When it rains it pours buckets of legal problem for Best Buy, who had another predicament sprung on them the other day. One of the lawyers who is defending the company against a class-action lawsuit has confessed to "faking two e-mails and a memo" related to the suit, reports Ars Technica.
Written by Richard Koman, Contributor

When it rains it pours buckets of legal problem for Best Buy, who had another predicament sprung on them the other day. One of the lawyers who is defending the company against a class-action lawsuit has confessed to "faking two e-mails and a memo" related to the suit, reports Ars Technica.

The trouble started when a class-action suit was brought against Best Buy in 2003 for signing up new computer owners for MSN trials without permission.

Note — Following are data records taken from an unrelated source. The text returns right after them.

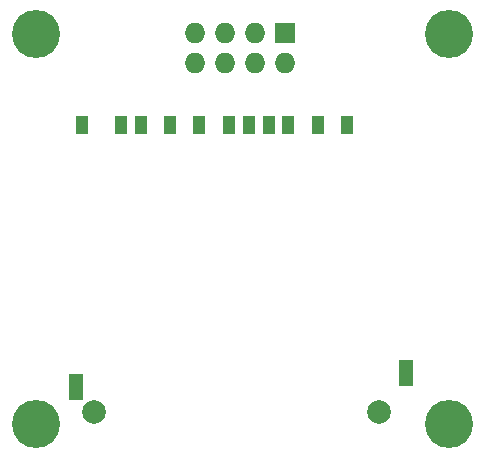
<source format=gts>
G04 #@! TF.FileFunction,Soldermask,Top*
%FSLAX46Y46*%
G04 Gerber Fmt 4.6, Leading zero omitted, Abs format (unit mm)*
G04 Created by KiCad (PCBNEW (after 2015-mar-04 BZR unknown)-product) date 18/09/2015 21:52:24*
%MOMM*%
G01*
G04 APERTURE LIST*
%ADD10C,0.020000*%
%ADD11C,2.000000*%
%ADD12R,1.200000X2.200000*%
%ADD13R,1.000000X1.500000*%
%ADD14R,1.727200X1.727200*%
%ADD15O,1.727200X1.727200*%
%ADD16C,4.064000*%
G04 APERTURE END LIST*
D10*
D11*
X140065000Y-107000000D03*
X115935000Y-107000000D03*
D12*
X142400000Y-103700000D03*
X114400000Y-104900000D03*
D13*
X134875000Y-82700000D03*
X132375000Y-82700000D03*
X129075000Y-82700000D03*
X127375000Y-82700000D03*
X124875000Y-82700000D03*
X122375000Y-82700000D03*
X119950000Y-82700000D03*
X118250000Y-82700000D03*
X137375000Y-82700000D03*
X130725000Y-82700000D03*
X114900000Y-82700000D03*
D14*
X132080000Y-74930000D03*
D15*
X132080000Y-77470000D03*
X129540000Y-74930000D03*
X129540000Y-77470000D03*
X127000000Y-74930000D03*
X127000000Y-77470000D03*
X124460000Y-74930000D03*
X124460000Y-77470000D03*
D16*
X146000000Y-108000000D03*
X111000000Y-108000000D03*
X146000000Y-75000000D03*
X111000000Y-75000000D03*
M02*

</source>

The customers were then charged unknowingly after the trial was over. People complained to Best Buy and to Microsoft, also a party to the suit.

But the plot thickens.

Recently, one of the company's main attorneys in the case, Timothy Block, admitted that he had falsified two emails and one internal memo in order to make Best Buy look better. Block says that he forged the documents on his own and that no one at his firm or at Best Buy was aware of what he had done.

The judges may decide to issue a default judgment against Best Buy. If that happens, the company would owe millions of dollars to the plaintiffs, and Microsoft would be off the hook. Best Buy was also recently sued a year ago by Winternals, a software developer that accused Best Buy's Geek Squad of using an expensive piece of diagnostic software across the country without bothering to pay for a license. To add insult to injury, a Geek Squad technician was recently caught peeping when he allegedly placed his cell phone in the bathroom, where it a 22 year- woman showering. The technician recorded himself setting up the shot. Oops.